Have any of you ever felt like you weren't doing what you were born to do? I for one believe in destiny and I think that sometimes we can get off track. In fact, I think that I was really off track. It has been nagging at me for some time - just a little voice in the back of my head really. But lately I have been inspired in a way that I never expected. The result? I started to hear that little voice much more clearly and it turns out that it was not really that little - it has been screaming at me - I was just choosing to ignore it.

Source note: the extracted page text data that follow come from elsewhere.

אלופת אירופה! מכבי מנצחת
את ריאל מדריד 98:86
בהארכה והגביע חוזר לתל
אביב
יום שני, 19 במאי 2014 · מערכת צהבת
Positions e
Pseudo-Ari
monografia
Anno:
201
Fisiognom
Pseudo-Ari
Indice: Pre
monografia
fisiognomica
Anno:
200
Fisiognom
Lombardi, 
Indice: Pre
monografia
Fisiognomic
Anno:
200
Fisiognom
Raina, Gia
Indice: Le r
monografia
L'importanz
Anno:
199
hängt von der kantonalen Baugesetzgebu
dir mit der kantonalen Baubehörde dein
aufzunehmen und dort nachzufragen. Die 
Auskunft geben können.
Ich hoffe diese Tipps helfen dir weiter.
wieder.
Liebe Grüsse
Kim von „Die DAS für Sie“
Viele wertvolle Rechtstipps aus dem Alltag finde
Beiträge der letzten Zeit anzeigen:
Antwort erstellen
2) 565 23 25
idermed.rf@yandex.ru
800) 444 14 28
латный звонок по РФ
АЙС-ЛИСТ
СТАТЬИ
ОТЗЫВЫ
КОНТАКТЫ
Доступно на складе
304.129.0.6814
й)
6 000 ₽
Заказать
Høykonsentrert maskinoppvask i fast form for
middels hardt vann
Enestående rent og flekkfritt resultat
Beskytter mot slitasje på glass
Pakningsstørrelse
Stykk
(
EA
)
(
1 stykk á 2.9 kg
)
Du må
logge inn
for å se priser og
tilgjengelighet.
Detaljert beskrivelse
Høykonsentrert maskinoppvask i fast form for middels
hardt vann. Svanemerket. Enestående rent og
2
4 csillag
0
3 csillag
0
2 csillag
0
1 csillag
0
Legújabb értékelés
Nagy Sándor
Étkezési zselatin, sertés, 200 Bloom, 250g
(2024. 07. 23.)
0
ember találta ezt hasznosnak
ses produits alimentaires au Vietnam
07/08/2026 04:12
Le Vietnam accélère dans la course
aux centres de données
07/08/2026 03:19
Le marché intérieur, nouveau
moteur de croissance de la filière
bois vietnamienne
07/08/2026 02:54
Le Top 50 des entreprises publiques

Once I allowed myself to hear it clearly it became an even bigger issue for me because I was faced with trying to figure out what was off track in my life. After a few days I realized that it is my lack of a creative outlet. I tried to resolve this by doing some creative stuff on my own time. It worked a little, but did not fulfill me. I have been doing a lot of research on the internet and I have been thinking - a lot! In fact, I have been in my head so much lately that it is a little scary. I had some serious spring cleaning to do folks. Turns out that when you focus all of your energy on things that aren't fulfilling you, lots of things get neglected.
I am happy to report that I think I figured out what I might be meant to do. I know I am being a little vague, but I am not ready to share the details with anyone yet. In fact, it might be months before I am ready. In the meantime I am moving ahead full steam with my plan in my limited spare time. If things work out the way I hope they do then I will share more later. If not, I will just chalk it up to a learning experience.
I have shared my new obsession with the two people that I am closest too, my mom and my dearest friend. It's funny because I was leary of even telling them. You see, I am so passionate about this new project that I feel like I sound really strange when I talk about it. In fact, when I told my mom - said it outloud for the first time - I actually cried. It was like the best release you can imagine.
So, if any of you have a little voice nagging at you in the back of your mind, take some time to listen. You just might find out that listening to it could change your life. If nothing else, you might feel more fulfilled. If you start this little process and start to feel a little overwhelmed (believe me - I did) then let me know and I will give you some encouragement to get yourself through it.